DATA RECORDS:
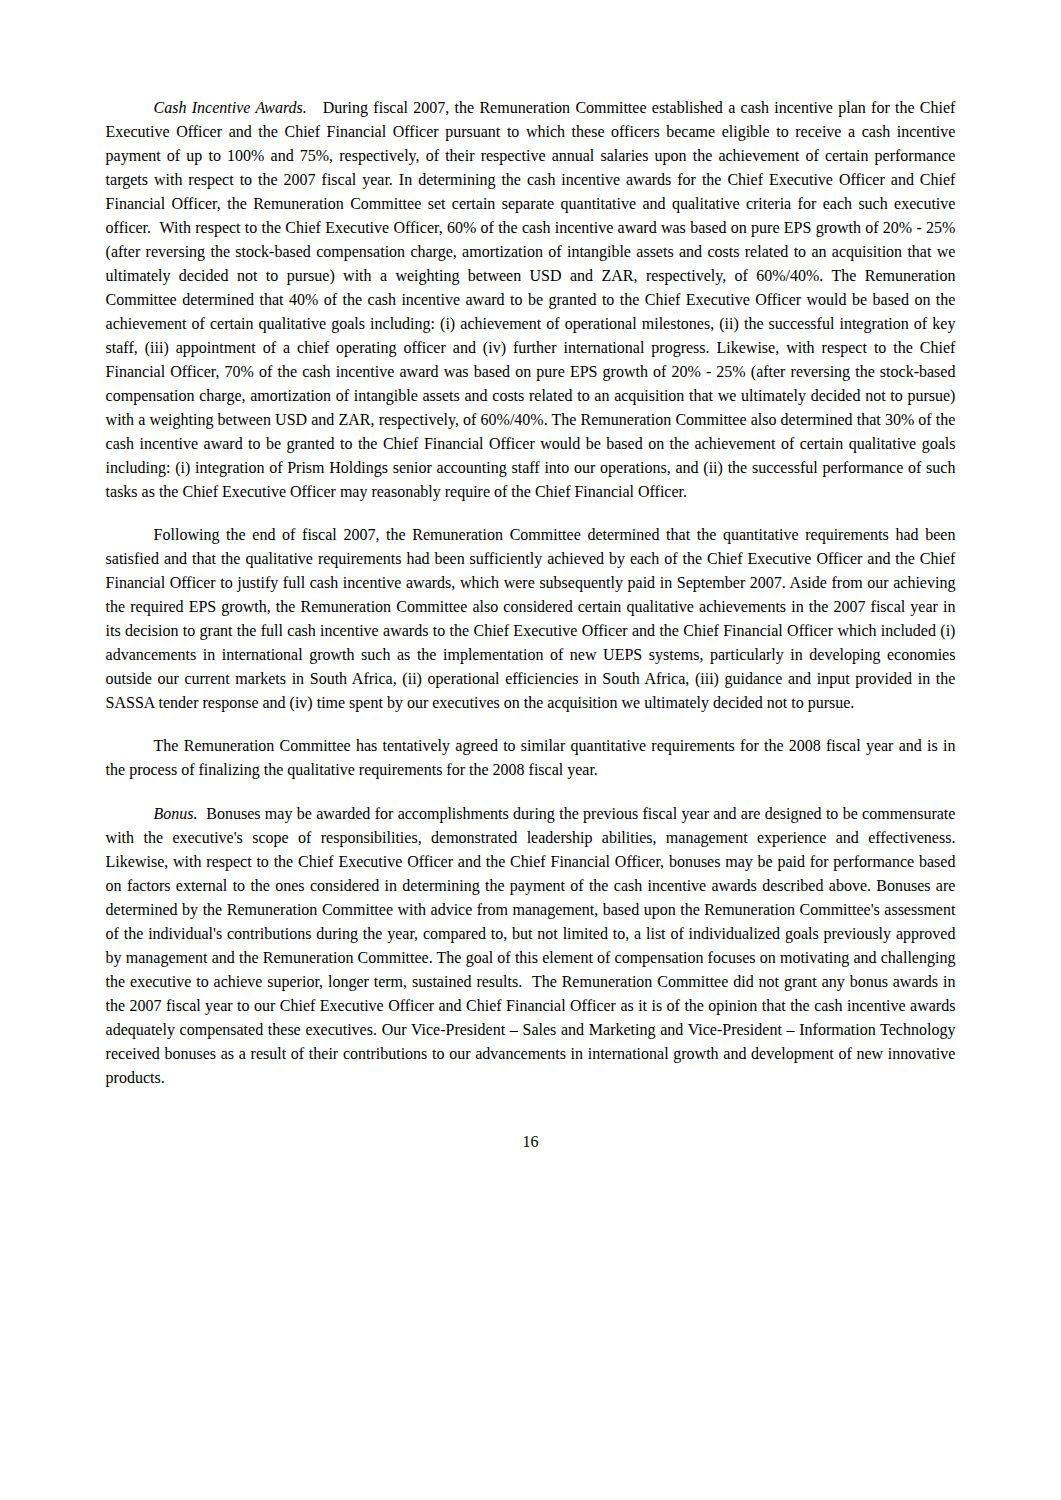Cash Incentive Awards. During fiscal 2007, the Remuneration Committee established a cash incentive plan for the Chief Executive Officer and the Chief Financial Officer pursuant to which these officers became eligible to receive a cash incentive payment of up to 100% and 75%, respectively, of their respective annual salaries upon the achievement of certain performance targets with respect to the 2007 fiscal year. In determining the cash incentive awards for the Chief Executive Officer and Chief Financial Officer, the Remuneration Committee set certain separate quantitative and qualitative criteria for each such executive officer. With respect to the Chief Executive Officer, 60% of the cash incentive award was based on pure EPS growth of 20% - 25% (after reversing the stock-based compensation charge, amortization of intangible assets and costs related to an acquisition that we ultimately decided not to pursue) with a weighting between USD and ZAR, respectively, of 60%/40%. The Remuneration Committee determined that 40% of the cash incentive award to be granted to the Chief Executive Officer would be based on the achievement of certain qualitative goals including: (i) achievement of operational milestones, (ii) the successful integration of key staff, (iii) appointment of a chief operating officer and (iv) further international progress. Likewise, with respect to the Chief Financial Officer, 70% of the cash incentive award was based on pure EPS growth of 20% - 25% (after reversing the stock-based compensation charge, amortization of intangible assets and costs related to an acquisition that we ultimately decided not to pursue) with a weighting between USD and ZAR, respectively, of 60%/40%. The Remuneration Committee also determined that 30% of the cash incentive award to be granted to the Chief Financial Officer would be based on the achievement of certain qualitative goals including: (i) integration of Prism Holdings senior accounting staff into our operations, and (ii) the successful performance of such tasks as the Chief Executive Officer may reasonably require of the Chief Financial Officer.
Following the end of fiscal 2007, the Remuneration Committee determined that the quantitative requirements had been satisfied and that the qualitative requirements had been sufficiently achieved by each of the Chief Executive Officer and the Chief Financial Officer to justify full cash incentive awards, which were subsequently paid in September 2007. Aside from our achieving the required EPS growth, the Remuneration Committee also considered certain qualitative achievements in the 2007 fiscal year in its decision to grant the full cash incentive awards to the Chief Executive Officer and the Chief Financial Officer which included (i) advancements in international growth such as the implementation of new UEPS systems, particularly in developing economies outside our current markets in South Africa, (ii) operational efficiencies in South Africa, (iii) guidance and input provided in the SASSA tender response and (iv) time spent by our executives on the acquisition we ultimately decided not to pursue.
The Remuneration Committee has tentatively agreed to similar quantitative requirements for the 2008 fiscal year and is in the process of finalizing the qualitative requirements for the 2008 fiscal year.
Bonus. Bonuses may be awarded for accomplishments during the previous fiscal year and are designed to be commensurate with the executive's scope of responsibilities, demonstrated leadership abilities, management experience and effectiveness. Likewise, with respect to the Chief Executive Officer and the Chief Financial Officer, bonuses may be paid for performance based on factors external to the ones considered in determining the payment of the cash incentive awards described above. Bonuses are determined by the Remuneration Committee with advice from management, based upon the Remuneration Committee's assessment of the individual's contributions during the year, compared to, but not limited to, a list of individualized goals previously approved by management and the Remuneration Committee. The goal of this element of compensation focuses on motivating and challenging the executive to achieve superior, longer term, sustained results. The Remuneration Committee did not grant any bonus awards in the 2007 fiscal year to our Chief Executive Officer and Chief Financial Officer as it is of the opinion that the cash incentive awards adequately compensated these executives. Our Vice-President – Sales and Marketing and Vice-President – Information Technology received bonuses as a result of their contributions to our advancements in international growth and development of new innovative products.
16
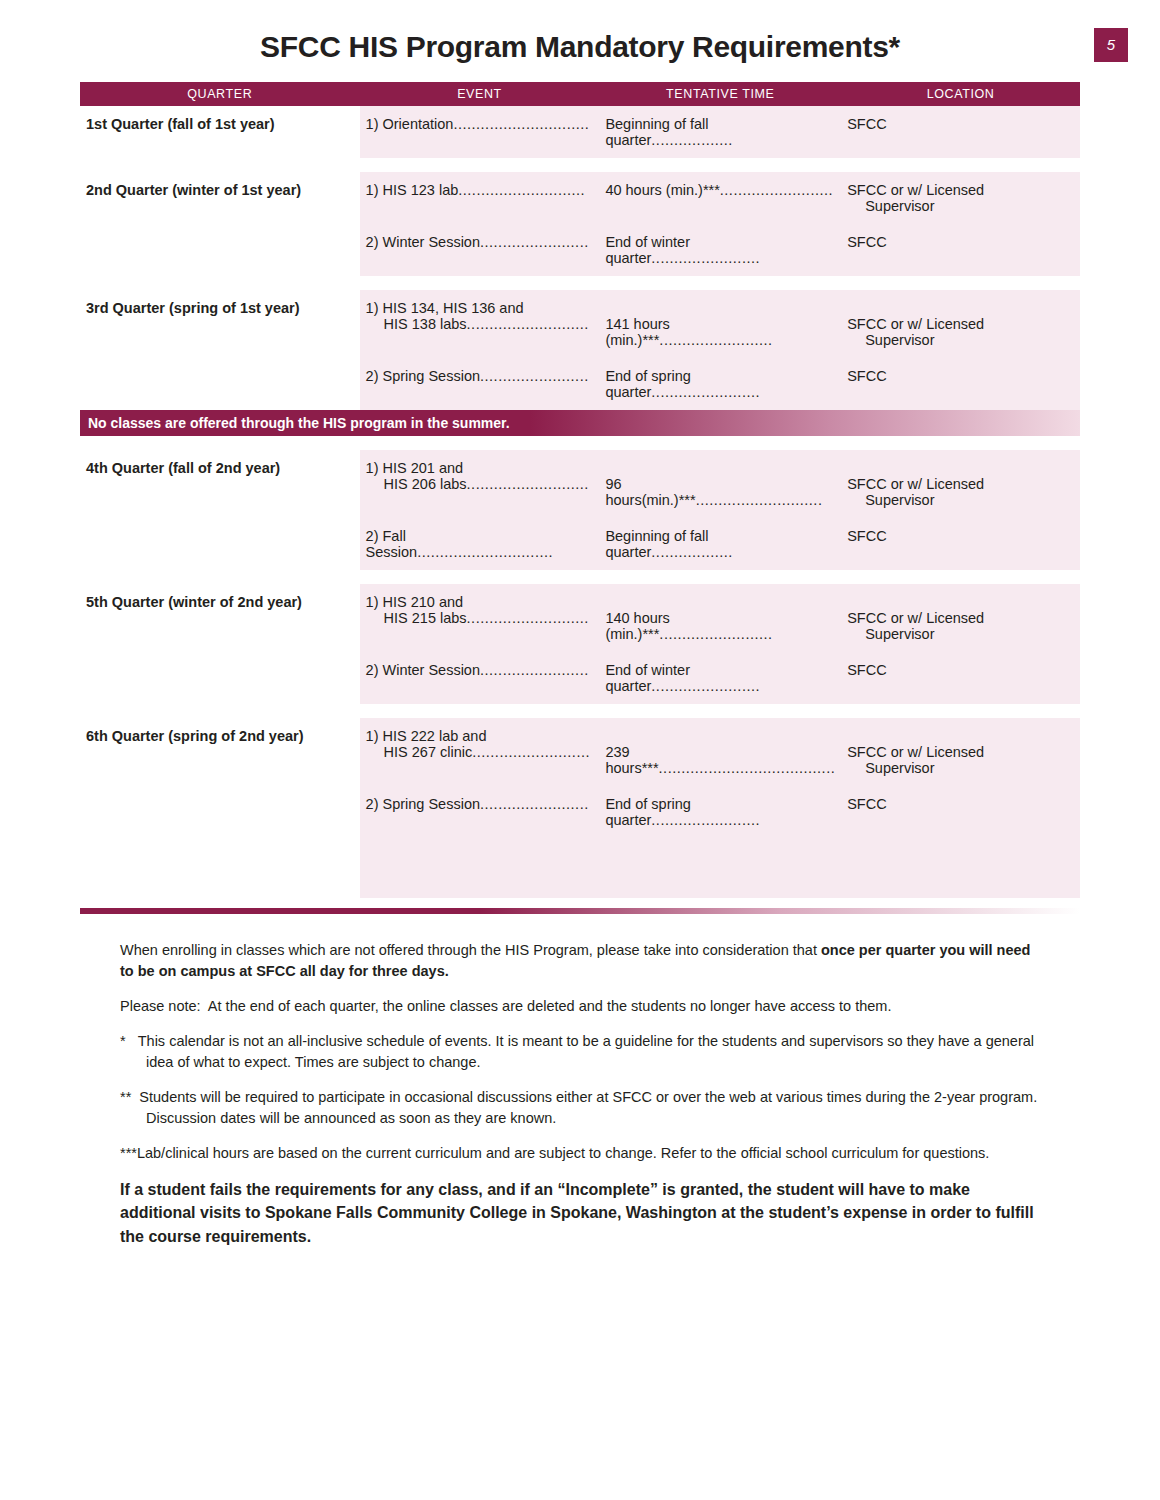5
SFCC HIS Program Mandatory Requirements*
| QUARTER | EVENT | TENTATIVE TIME | LOCATION |
| --- | --- | --- | --- |
| 1st Quarter (fall of 1st year) | 1) Orientation .............................. | Beginning of fall quarter .................. | SFCC |
| 2nd Quarter (winter of 1st year) | 1) HIS 123 lab ............................ | 40 hours (min.)*** ......................... | SFCC or w/ Licensed Supervisor |
| | 2) Winter Session ........................ | End of winter quarter ........................ | SFCC |
| 3rd Quarter (spring of 1st year) | 1) HIS 134, HIS 136 and HIS 138 labs ........................... | 141 hours (min.)*** ......................... | SFCC or w/ Licensed Supervisor |
| | 2) Spring Session ........................ | End of spring quarter ........................ | SFCC |
| No classes are offered through the HIS program in the summer. |
| 4th Quarter (fall of 2nd year) | 1) HIS 201 and HIS 206 labs ........................... | 96 hours(min.)*** ............................ | SFCC or w/ Licensed Supervisor |
| | 2) Fall Session .............................. | Beginning of fall quarter .................. | SFCC |
| 5th Quarter (winter of 2nd year) | 1) HIS 210 and HIS 215 labs ........................... | 140 hours (min.)*** ......................... | SFCC or w/ Licensed Supervisor |
| | 2) Winter Session ........................ | End of winter quarter ........................ | SFCC |
| 6th Quarter (spring of 2nd year) | 1) HIS 222 lab and HIS 267 clinic .......................... | 239 hours*** ....................................... | SFCC or w/ Licensed Supervisor |
| | 2) Spring Session ........................ | End of spring quarter ........................ | SFCC |
When enrolling in classes which are not offered through the HIS Program, please take into consideration that once per quarter you will need to be on campus at SFCC all day for three days.
Please note: At the end of each quarter, the online classes are deleted and the students no longer have access to them.
* This calendar is not an all-inclusive schedule of events. It is meant to be a guideline for the students and supervisors so they have a general idea of what to expect. Times are subject to change.
** Students will be required to participate in occasional discussions either at SFCC or over the web at various times during the 2-year program. Discussion dates will be announced as soon as they are known.
***Lab/clinical hours are based on the current curriculum and are subject to change. Refer to the official school curriculum for questions.
If a student fails the requirements for any class, and if an “Incomplete” is granted, the student will have to make additional visits to Spokane Falls Community College in Spokane, Washington at the student’s expense in order to fulfill the course requirements.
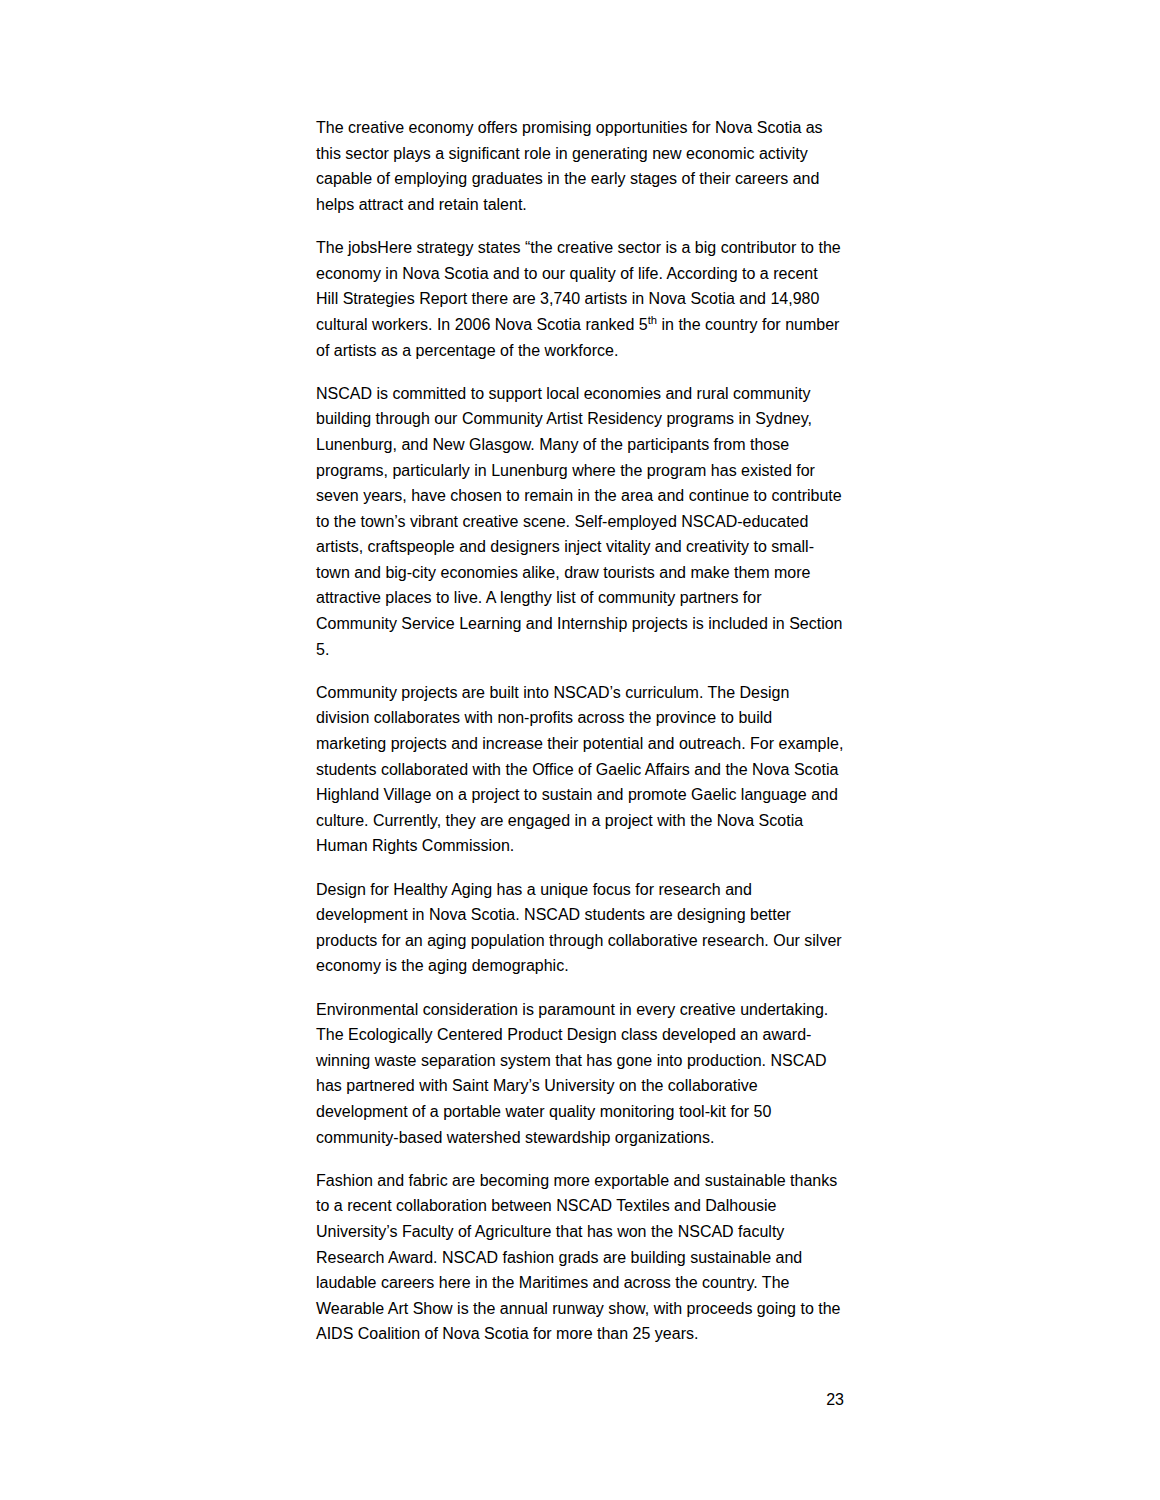The creative economy offers promising opportunities for Nova Scotia as this sector plays a significant role in generating new economic activity capable of employing graduates in the early stages of their careers and helps attract and retain talent.
The jobsHere strategy states “the creative sector is a big contributor to the economy in Nova Scotia and to our quality of life. According to a recent Hill Strategies Report there are 3,740 artists in Nova Scotia and 14,980 cultural workers. In 2006 Nova Scotia ranked 5th in the country for number of artists as a percentage of the workforce.
NSCAD is committed to support local economies and rural community building through our Community Artist Residency programs in Sydney, Lunenburg, and New Glasgow. Many of the participants from those programs, particularly in Lunenburg where the program has existed for seven years, have chosen to remain in the area and continue to contribute to the town’s vibrant creative scene. Self-employed NSCAD-educated artists, craftspeople and designers inject vitality and creativity to small-town and big-city economies alike, draw tourists and make them more attractive places to live. A lengthy list of community partners for Community Service Learning and Internship projects is included in Section 5.
Community projects are built into NSCAD’s curriculum. The Design division collaborates with non-profits across the province to build marketing projects and increase their potential and outreach. For example, students collaborated with the Office of Gaelic Affairs and the Nova Scotia Highland Village on a project to sustain and promote Gaelic language and culture. Currently, they are engaged in a project with the Nova Scotia Human Rights Commission.
Design for Healthy Aging has a unique focus for research and development in Nova Scotia. NSCAD students are designing better products for an aging population through collaborative research. Our silver economy is the aging demographic.
Environmental consideration is paramount in every creative undertaking. The Ecologically Centered Product Design class developed an award-winning waste separation system that has gone into production. NSCAD has partnered with Saint Mary’s University on the collaborative development of a portable water quality monitoring tool-kit for 50 community-based watershed stewardship organizations.
Fashion and fabric are becoming more exportable and sustainable thanks to a recent collaboration between NSCAD Textiles and Dalhousie University’s Faculty of Agriculture that has won the NSCAD faculty Research Award. NSCAD fashion grads are building sustainable and laudable careers here in the Maritimes and across the country. The Wearable Art Show is the annual runway show, with proceeds going to the AIDS Coalition of Nova Scotia for more than 25 years.
23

EXERCISE AIM:
Retype the records in full, exactly as given, and omit the pictures.

REPLY TO THE EXERCISE:
Cash Incentive Awards. During fiscal 2007, the Remuneration Committee established a cash incentive plan for the Chief Executive Officer and the Chief Financial Officer pursuant to which these officers became eligible to receive a cash incentive payment of up to 100% and 75%, respectively, of their respective annual salaries upon the achievement of certain performance targets with respect to the 2007 fiscal year. In determining the cash incentive awards for the Chief Executive Officer and Chief Financial Officer, the Remuneration Committee set certain separate quantitative and qualitative criteria for each such executive officer. With respect to the Chief Executive Officer, 60% of the cash incentive award was based on pure EPS growth of 20% - 25% (after reversing the stock-based compensation charge, amortization of intangible assets and costs related to an acquisition that we ultimately decided not to pursue) with a weighting between USD and ZAR, respectively, of 60%/40%. The Remuneration Committee determined that 40% of the cash incentive award to be granted to the Chief Executive Officer would be based on the achievement of certain qualitative goals including: (i) achievement of operational milestones, (ii) the successful integration of key staff, (iii) appointment of a chief operating officer and (iv) further international progress. Likewise, with respect to the Chief Financial Officer, 70% of the cash incentive award was based on pure EPS growth of 20% - 25% (after reversing the stock-based compensation charge, amortization of intangible assets and costs related to an acquisition that we ultimately decided not to pursue) with a weighting between USD and ZAR, respectively, of 60%/40%. The Remuneration Committee also determined that 30% of the cash incentive award to be granted to the Chief Financial Officer would be based on the achievement of certain qualitative goals including: (i) integration of Prism Holdings senior accounting staff into our operations, and (ii) the successful performance of such tasks as the Chief Executive Officer may reasonably require of the Chief Financial Officer.
Following the end of fiscal 2007, the Remuneration Committee determined that the quantitative requirements had been satisfied and that the qualitative requirements had been sufficiently achieved by each of the Chief Executive Officer and the Chief Financial Officer to justify full cash incentive awards, which were subsequently paid in September 2007. Aside from our achieving the required EPS growth, the Remuneration Committee also considered certain qualitative achievements in the 2007 fiscal year in its decision to grant the full cash incentive awards to the Chief Executive Officer and the Chief Financial Officer which included (i) advancements in international growth such as the implementation of new UEPS systems, particularly in developing economies outside our current markets in South Africa, (ii) operational efficiencies in South Africa, (iii) guidance and input provided in the SASSA tender response and (iv) time spent by our executives on the acquisition we ultimately decided not to pursue.
The Remuneration Committee has tentatively agreed to similar quantitative requirements for the 2008 fiscal year and is in the process of finalizing the qualitative requirements for the 2008 fiscal year.
Bonus. Bonuses may be awarded for accomplishments during the previous fiscal year and are designed to be commensurate with the executive's scope of responsibilities, demonstrated leadership abilities, management experience and effectiveness. Likewise, with respect to the Chief Executive Officer and the Chief Financial Officer, bonuses may be paid for performance based on factors external to the ones considered in determining the payment of the cash incentive awards described above. Bonuses are determined by the Remuneration Committee with advice from management, based upon the Remuneration Committee's assessment of the individual's contributions during the year, compared to, but not limited to, a list of individualized goals previously approved by management and the Remuneration Committee. The goal of this element of compensation focuses on motivating and challenging the executive to achieve superior, longer term, sustained results. The Remuneration Committee did not grant any bonus awards in the 2007 fiscal year to our Chief Executive Officer and Chief Financial Officer as it is of the opinion that the cash incentive awards adequately compensated these executives. Our Vice-President – Sales and Marketing and Vice-President – Information Technology received bonuses as a result of their contributions to our advancements in international growth and development of new innovative products.
16
5
SFCC HIS Program Mandatory Requirements*
| QUARTER | EVENT | TENTATIVE TIME | LOCATION |
| --- | --- | --- | --- |
| 1st Quarter (fall of 1st year) | 1) Orientation .............................. | Beginning of fall quarter .................. | SFCC |
| 2nd Quarter (winter of 1st year) | 1) HIS 123 lab ............................ | 40 hours (min.)*** ......................... | SFCC or w/ Licensed Supervisor |
| | 2) Winter Session ........................ | End of winter quarter ........................ | SFCC |
| 3rd Quarter (spring of 1st year) | 1) HIS 134, HIS 136 and HIS 138 labs ........................... | 141 hours (min.)*** ......................... | SFCC or w/ Licensed Supervisor |
| | 2) Spring Session ........................ | End of spring quarter ........................ | SFCC |
| No classes are offered through the HIS program in the summer. |
| 4th Quarter (fall of 2nd year) | 1) HIS 201 and HIS 206 labs ........................... | 96 hours(min.)*** ............................ | SFCC or w/ Licensed Supervisor |
| | 2) Fall Session .............................. | Beginning of fall quarter .................. | SFCC |
| 5th Quarter (winter of 2nd year) | 1) HIS 210 and HIS 215 labs ........................... | 140 hours (min.)*** ......................... | SFCC or w/ Licensed Supervisor |
| | 2) Winter Session ........................ | End of winter quarter ........................ | SFCC |
| 6th Quarter (spring of 2nd year) | 1) HIS 222 lab and HIS 267 clinic .......................... | 239 hours*** ....................................... | SFCC or w/ Licensed Supervisor |
| | 2) Spring Session ........................ | End of spring quarter ........................ | SFCC |
When enrolling in classes which are not offered through the HIS Program, please take into consideration that once per quarter you will need to be on campus at SFCC all day for three days.
Please note: At the end of each quarter, the online classes are deleted and the students no longer have access to them.
* This calendar is not an all-inclusive schedule of events. It is meant to be a guideline for the students and supervisors so they have a general idea of what to expect. Times are subject to change.
** Students will be required to participate in occasional discussions either at SFCC or over the web at various times during the 2-year program. Discussion dates will be announced as soon as they are known.
***Lab/clinical hours are based on the current curriculum and are subject to change. Refer to the official school curriculum for questions.
If a student fails the requirements for any class, and if an “Incomplete” is granted, the student will have to make additional visits to Spokane Falls Community College in Spokane, Washington at the student’s expense in order to fulfill the course requirements.
The creative economy offers promising opportunities for Nova Scotia as this sector plays a significant role in generating new economic activity capable of employing graduates in the early stages of their careers and helps attract and retain talent.
The jobsHere strategy states “the creative sector is a big contributor to the economy in Nova Scotia and to our quality of life. According to a recent Hill Strategies Report there are 3,740 artists in Nova Scotia and 14,980 cultural workers. In 2006 Nova Scotia ranked 5th in the country for number of artists as a percentage of the workforce.
NSCAD is committed to support local economies and rural community building through our Community Artist Residency programs in Sydney, Lunenburg, and New Glasgow. Many of the participants from those programs, particularly in Lunenburg where the program has existed for seven years, have chosen to remain in the area and continue to contribute to the town’s vibrant creative scene. Self-employed NSCAD-educated artists, craftspeople and designers inject vitality and creativity to small-town and big-city economies alike, draw tourists and make them more attractive places to live. A lengthy list of community partners for Community Service Learning and Internship projects is included in Section 5.
Community projects are built into NSCAD’s curriculum. The Design division collaborates with non-profits across the province to build marketing projects and increase their potential and outreach. For example, students collaborated with the Office of Gaelic Affairs and the Nova Scotia Highland Village on a project to sustain and promote Gaelic language and culture. Currently, they are engaged in a project with the Nova Scotia Human Rights Commission.
Design for Healthy Aging has a unique focus for research and development in Nova Scotia. NSCAD students are designing better products for an aging population through collaborative research. Our silver economy is the aging demographic.
Environmental consideration is paramount in every creative undertaking. The Ecologically Centered Product Design class developed an award-winning waste separation system that has gone into production. NSCAD has partnered with Saint Mary’s University on the collaborative development of a portable water quality monitoring tool-kit for 50 community-based watershed stewardship organizations.
Fashion and fabric are becoming more exportable and sustainable thanks to a recent collaboration between NSCAD Textiles and Dalhousie University’s Faculty of Agriculture that has won the NSCAD faculty Research Award. NSCAD fashion grads are building sustainable and laudable careers here in the Maritimes and across the country. The Wearable Art Show is the annual runway show, with proceeds going to the AIDS Coalition of Nova Scotia for more than 25 years.
23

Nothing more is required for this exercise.